-- Stored data --
━━━━━━
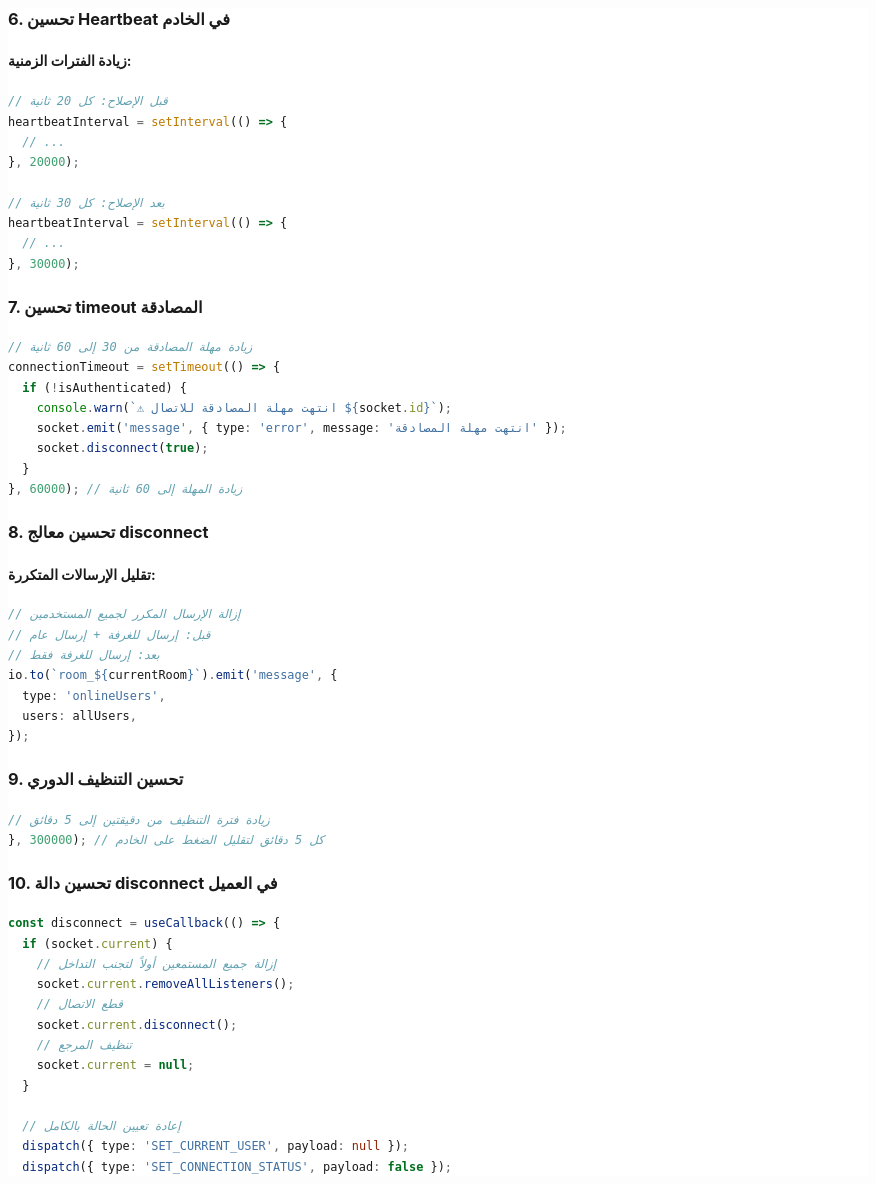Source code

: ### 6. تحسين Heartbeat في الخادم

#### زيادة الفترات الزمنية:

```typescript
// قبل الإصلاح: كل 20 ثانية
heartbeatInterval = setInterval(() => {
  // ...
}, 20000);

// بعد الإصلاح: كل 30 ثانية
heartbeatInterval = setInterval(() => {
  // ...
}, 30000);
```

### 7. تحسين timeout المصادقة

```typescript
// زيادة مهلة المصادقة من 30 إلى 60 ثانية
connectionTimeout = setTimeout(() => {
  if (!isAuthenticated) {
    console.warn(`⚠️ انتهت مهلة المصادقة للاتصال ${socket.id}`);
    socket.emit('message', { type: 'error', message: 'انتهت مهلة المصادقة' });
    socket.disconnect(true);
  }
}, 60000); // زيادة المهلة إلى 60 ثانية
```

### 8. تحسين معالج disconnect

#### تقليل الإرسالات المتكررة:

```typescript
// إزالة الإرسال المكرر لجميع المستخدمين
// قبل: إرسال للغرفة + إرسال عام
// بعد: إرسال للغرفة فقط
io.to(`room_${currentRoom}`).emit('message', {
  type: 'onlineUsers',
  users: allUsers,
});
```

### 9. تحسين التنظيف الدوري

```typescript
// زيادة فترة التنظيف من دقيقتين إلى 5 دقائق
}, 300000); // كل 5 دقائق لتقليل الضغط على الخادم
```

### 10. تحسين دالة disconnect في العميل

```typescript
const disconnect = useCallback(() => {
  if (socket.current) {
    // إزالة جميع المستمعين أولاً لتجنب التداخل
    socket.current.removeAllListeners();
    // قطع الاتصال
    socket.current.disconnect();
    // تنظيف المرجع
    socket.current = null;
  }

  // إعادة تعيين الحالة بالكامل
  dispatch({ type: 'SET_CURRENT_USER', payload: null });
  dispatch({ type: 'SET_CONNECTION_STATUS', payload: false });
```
━━━━━━
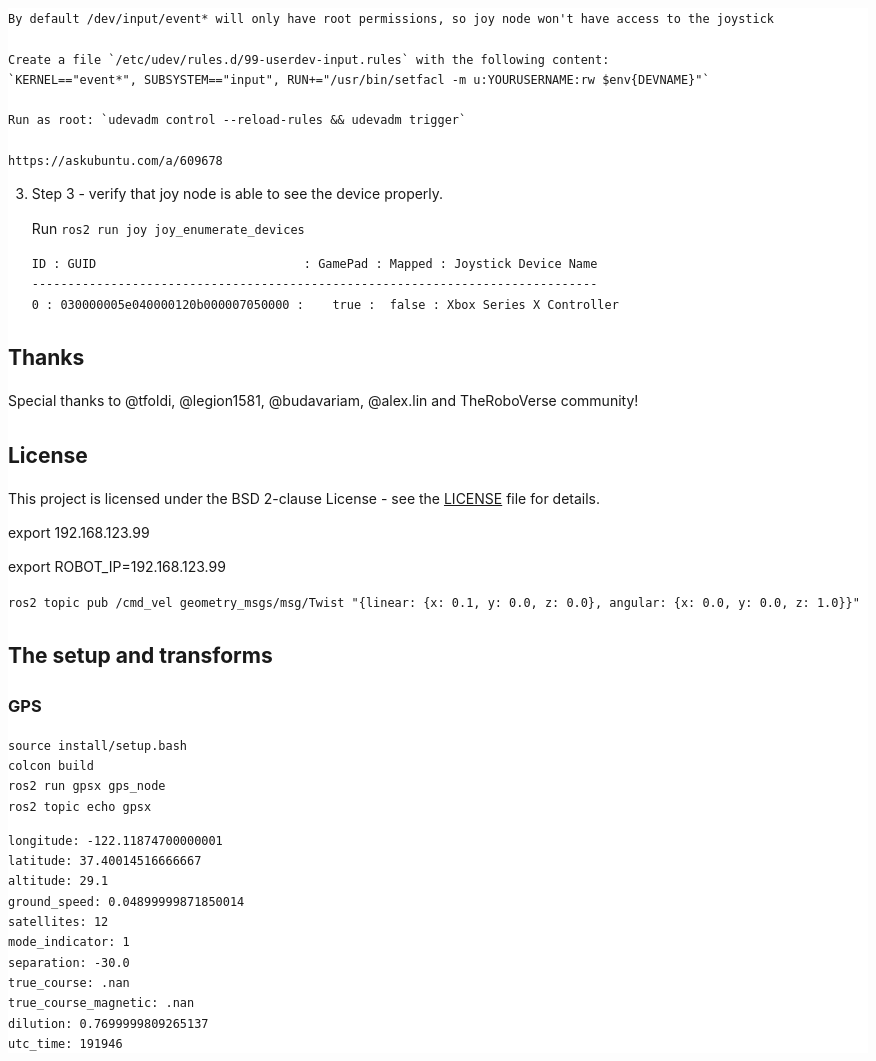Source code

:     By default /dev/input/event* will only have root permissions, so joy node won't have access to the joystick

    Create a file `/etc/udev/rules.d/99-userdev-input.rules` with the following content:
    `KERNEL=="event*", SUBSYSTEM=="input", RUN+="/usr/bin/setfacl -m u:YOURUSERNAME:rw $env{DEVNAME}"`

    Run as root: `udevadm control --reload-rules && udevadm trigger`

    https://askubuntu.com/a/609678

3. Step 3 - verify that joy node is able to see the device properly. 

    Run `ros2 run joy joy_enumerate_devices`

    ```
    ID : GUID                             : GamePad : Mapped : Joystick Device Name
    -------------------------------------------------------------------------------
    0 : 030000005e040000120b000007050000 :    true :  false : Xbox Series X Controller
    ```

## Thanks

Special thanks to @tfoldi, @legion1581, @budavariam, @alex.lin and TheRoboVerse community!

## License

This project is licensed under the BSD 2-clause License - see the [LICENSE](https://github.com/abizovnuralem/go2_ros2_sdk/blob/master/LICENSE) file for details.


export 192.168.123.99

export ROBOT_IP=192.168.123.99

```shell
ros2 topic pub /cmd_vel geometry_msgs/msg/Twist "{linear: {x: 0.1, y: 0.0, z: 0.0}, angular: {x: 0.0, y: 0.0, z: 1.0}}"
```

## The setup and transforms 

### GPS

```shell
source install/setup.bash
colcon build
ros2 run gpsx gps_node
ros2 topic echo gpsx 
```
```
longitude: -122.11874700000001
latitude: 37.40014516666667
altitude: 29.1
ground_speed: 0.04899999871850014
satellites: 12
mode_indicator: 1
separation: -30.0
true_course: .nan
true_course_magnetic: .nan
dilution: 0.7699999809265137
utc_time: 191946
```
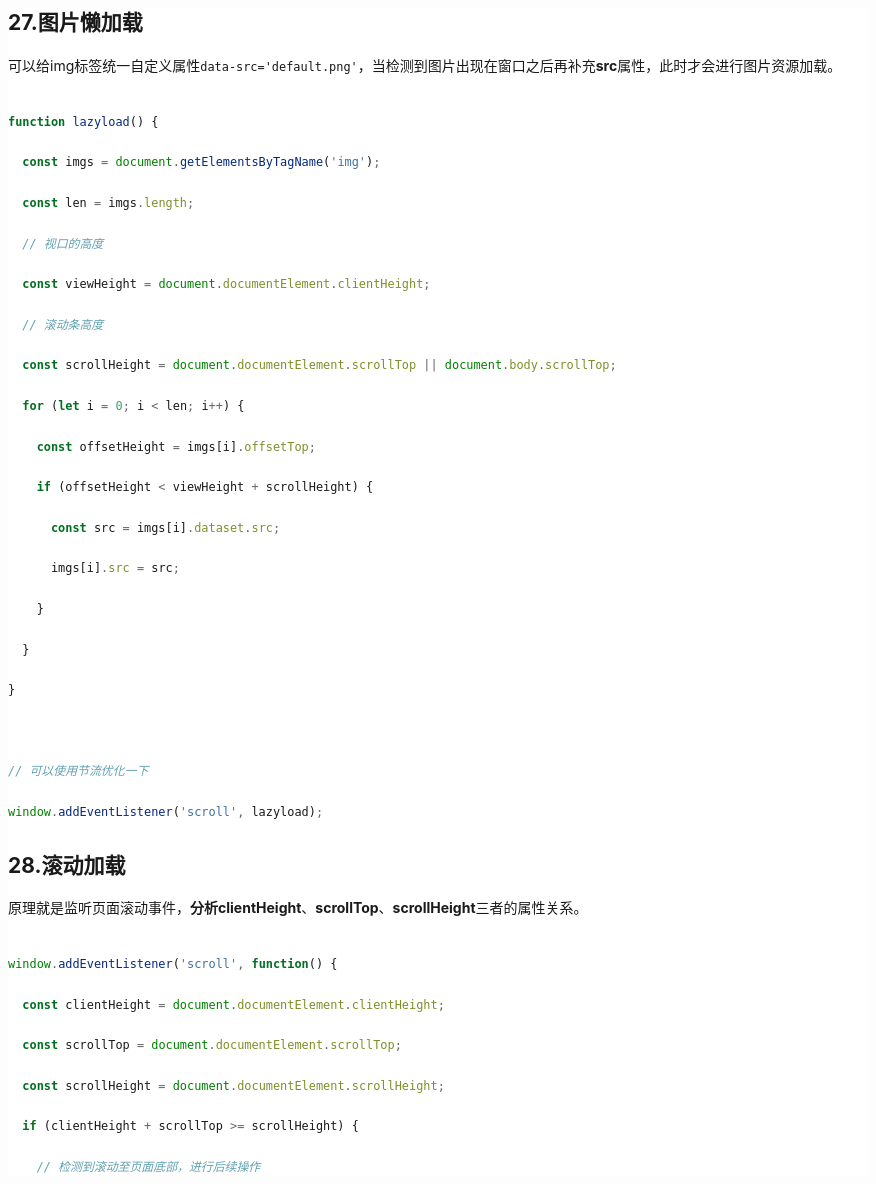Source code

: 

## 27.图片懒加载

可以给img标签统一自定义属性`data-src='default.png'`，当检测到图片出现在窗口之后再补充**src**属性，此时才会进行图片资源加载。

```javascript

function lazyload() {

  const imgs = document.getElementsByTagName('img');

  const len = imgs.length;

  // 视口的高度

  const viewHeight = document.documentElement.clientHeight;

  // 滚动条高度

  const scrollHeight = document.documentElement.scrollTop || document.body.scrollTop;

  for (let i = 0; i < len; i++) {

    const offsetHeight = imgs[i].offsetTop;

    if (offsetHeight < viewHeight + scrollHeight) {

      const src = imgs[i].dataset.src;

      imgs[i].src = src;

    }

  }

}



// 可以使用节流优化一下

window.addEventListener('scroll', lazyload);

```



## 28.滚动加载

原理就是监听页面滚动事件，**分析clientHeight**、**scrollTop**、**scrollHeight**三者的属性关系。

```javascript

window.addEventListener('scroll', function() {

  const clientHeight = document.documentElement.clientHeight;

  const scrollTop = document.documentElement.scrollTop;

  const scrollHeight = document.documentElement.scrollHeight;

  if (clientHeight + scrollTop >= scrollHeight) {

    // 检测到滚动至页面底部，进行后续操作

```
━━━━━━
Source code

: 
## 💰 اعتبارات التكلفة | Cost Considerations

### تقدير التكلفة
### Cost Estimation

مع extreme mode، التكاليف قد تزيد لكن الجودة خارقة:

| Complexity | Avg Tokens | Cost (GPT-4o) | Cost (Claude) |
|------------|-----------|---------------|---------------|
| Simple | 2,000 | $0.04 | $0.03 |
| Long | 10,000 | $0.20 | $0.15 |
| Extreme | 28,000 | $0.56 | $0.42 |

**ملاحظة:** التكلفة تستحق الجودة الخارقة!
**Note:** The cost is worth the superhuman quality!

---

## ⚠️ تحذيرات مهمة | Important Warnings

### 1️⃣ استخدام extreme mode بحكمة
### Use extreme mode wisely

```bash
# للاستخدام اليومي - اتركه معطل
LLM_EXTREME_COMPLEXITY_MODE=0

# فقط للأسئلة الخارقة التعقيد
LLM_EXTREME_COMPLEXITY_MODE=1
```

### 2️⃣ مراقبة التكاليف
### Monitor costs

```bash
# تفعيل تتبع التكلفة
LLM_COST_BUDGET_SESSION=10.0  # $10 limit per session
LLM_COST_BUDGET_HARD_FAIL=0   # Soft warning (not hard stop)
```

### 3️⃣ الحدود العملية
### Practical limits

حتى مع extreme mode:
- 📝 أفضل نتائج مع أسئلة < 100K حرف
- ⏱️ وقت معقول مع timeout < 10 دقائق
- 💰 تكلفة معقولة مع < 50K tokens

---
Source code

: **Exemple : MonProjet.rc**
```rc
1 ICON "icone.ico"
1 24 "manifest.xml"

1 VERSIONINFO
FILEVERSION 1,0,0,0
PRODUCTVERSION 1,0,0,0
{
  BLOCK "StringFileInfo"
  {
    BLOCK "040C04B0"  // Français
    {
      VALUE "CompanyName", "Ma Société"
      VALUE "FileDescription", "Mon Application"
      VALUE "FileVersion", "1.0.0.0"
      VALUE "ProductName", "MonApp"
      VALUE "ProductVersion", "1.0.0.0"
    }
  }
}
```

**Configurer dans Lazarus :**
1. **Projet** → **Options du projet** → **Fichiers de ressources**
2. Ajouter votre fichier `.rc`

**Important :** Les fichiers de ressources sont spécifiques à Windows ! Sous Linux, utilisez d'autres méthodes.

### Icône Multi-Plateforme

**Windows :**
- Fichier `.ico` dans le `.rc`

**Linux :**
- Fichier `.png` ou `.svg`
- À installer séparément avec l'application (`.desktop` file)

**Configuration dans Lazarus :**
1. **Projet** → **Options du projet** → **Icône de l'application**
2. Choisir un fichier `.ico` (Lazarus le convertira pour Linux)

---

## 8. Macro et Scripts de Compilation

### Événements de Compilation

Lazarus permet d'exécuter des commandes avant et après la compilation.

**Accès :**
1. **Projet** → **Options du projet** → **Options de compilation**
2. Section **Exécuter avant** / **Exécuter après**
━━━━━━
-- DIRECTIONS FOR THIS TASK --
Return each line from the data where the string "après" can be found.

-- RESPONSE --
Lazarus permet d'exécuter des commandes avant et après la compilation.
2. Section **Exécuter avant** / **Exécuter après**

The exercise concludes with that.